Bank of England Deputy Governor Charles Bean cautioned against over-optimism following third-quarter gross-domestic-product data and said U.K. growth may be weak in the final three months of the year.
The figures were “stronger than we expected, but we should avoid getting over-excited,” Bean said in an interview with Sky News television yesterday. “It’s quite possible that we see weak growth in the next quarter. The big picture is of an economy that’s been bumping along the bottom.”
The bank’s Monetary Policy Committee will meet Nov. 7 and Nov. 8 to decide whether to increase its 375 billion-pound ($604 billion) stimulus program as it seeks to support the recovery. Policy makers are split over the need for more asset purchases, minutes of the October meeting indicated. Data on Oct. 25 showing the economy surged 1 percent, the fastest pace of growth in five years, is likely to add to divisions.
Bean said that about half of the third-quarter growth was due to a recovery from output that was lost in the second quarter because of an extra public holiday for Queen Elizabeth II’s Diamond Jubilee, while the London Olympic Games added an extra boost.
Asked how the third-quarter GDP figure will influence the central bank’s decision on whether to add to quantitative easing, Bean said that “it’s always a mistake to read too much into one figure.”
The pound fell against the dollar and was trading at $1.6066 as of 8:14 a.m. in London, down 0.2 percent on the day.
In an interview published in the Times newspaper in London today, Bank of England Chief Economist Spencer Dale was quoted as saying the third-quarter growth data doesn’t change the “big picture, which remains that output over the past year has been broadly flat.”
Dale was cited as saying that in the fourth quarter, “in terms of the headline numbers, I expect to see a very sharp fall back,” and predicting a “period of relatively weak growth over the next couple of years.”
Bean’s and Dale’s caution echoes that of Deputy Prime Minister Nick Clegg in an interview published in yesterday’s Observer newspaper.
“I have always said our recovery is going to be slow,” the newspaper cited Clegg as saying. “It is part of a long healing process; it is part of a complex rebalancing process and the recovery is going to be fitful.”
The opposition Labour Party’s business spokesman, Chuka Umunna, said in an interview on Sky that “the statistics are one thing; how people feel is another.” Businesses “are not seeing the orders come through, families, individuals are still feeling the squeeze on their living standards,” he said.
Nevertheless, Bean told Sky, there’s “reason for some optimism going forward.”
“Some of the headwinds that we’ve been struggling against in the past couple of years will be abated somewhat,” he said. “Generally speaking, real household incomes won’t be squeezed quite as much.”
Bean also noted “some progress” toward resolving the debt crisis in the euro area, Britain’s biggest export market, making for a “slightly better picture.”
Conditions in the U.K. banking system have also shown “some signs” of improvement, he said. He said that the Bank of England will be “proactive” and “interventionist” when it takes over new responsibilities for bank regulation.

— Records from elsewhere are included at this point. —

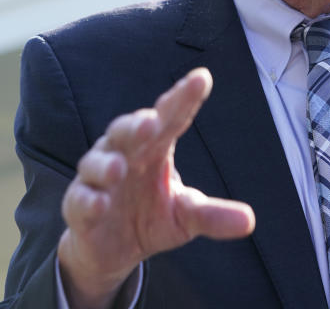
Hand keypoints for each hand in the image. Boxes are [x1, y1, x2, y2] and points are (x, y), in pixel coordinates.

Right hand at [57, 68, 255, 308]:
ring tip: (118, 169)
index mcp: (155, 147)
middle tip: (151, 122)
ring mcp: (98, 178)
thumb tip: (250, 221)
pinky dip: (88, 199)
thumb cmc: (150, 218)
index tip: (202, 78)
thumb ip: (213, 215)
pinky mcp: (79, 206)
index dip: (184, 97)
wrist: (111, 251)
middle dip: (137, 124)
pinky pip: (80, 198)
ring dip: (106, 163)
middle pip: (128, 130)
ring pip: (97, 160)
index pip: (172, 116)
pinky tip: (100, 203)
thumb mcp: (186, 216)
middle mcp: (125, 153)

“U.K. banks made significant progress in improving their resilience,” Bean said. Even so, “we still think there’s risks out there, most particularly from the euro zone.”

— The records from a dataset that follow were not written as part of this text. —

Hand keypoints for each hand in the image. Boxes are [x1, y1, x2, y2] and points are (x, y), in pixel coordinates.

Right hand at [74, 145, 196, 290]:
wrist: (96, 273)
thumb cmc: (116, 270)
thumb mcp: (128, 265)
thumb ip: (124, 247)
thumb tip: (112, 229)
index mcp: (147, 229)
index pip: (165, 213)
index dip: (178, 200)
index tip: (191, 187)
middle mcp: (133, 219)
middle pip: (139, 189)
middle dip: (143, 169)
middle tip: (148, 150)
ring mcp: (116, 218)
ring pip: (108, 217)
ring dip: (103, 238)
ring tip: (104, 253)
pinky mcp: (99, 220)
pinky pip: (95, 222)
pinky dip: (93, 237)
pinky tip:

While inflation cooled to an almost three-year low of 2.2 percent in September, it remains above the central bank’s 2 percent target and some policy makers have voiced concerns that recent energy and food cost increases may boost price pressures.
“Normally we would have expected in an economy this weak for inflation to be quite a bit below target, and we are not seeing that,” Dale was cited as telling the Times. “This stickiness in inflation is something we need to take into account when we are thinking about exactly how much more stimulus we need to apply.”
Dale also said the recent strengthening of the pound was “not good for us in terms of keeping this sort of rebalancing of the economy,” the Times reported. “If the exchange rate shifted up very dramatically, other things being equal you would have to take that into account in terms of policy,” the newspaper cited him as saying.
Dale said officials should examine whether the central bank’s inflation-targeting regime should be changed, according to the newspaper.
“Over the next few years we should seriously think about whether that” inflation targeting “is the right kind of framework,” he was quoted as saying. “Ultimately, it is a matter for the government, but I am happy to play my role.”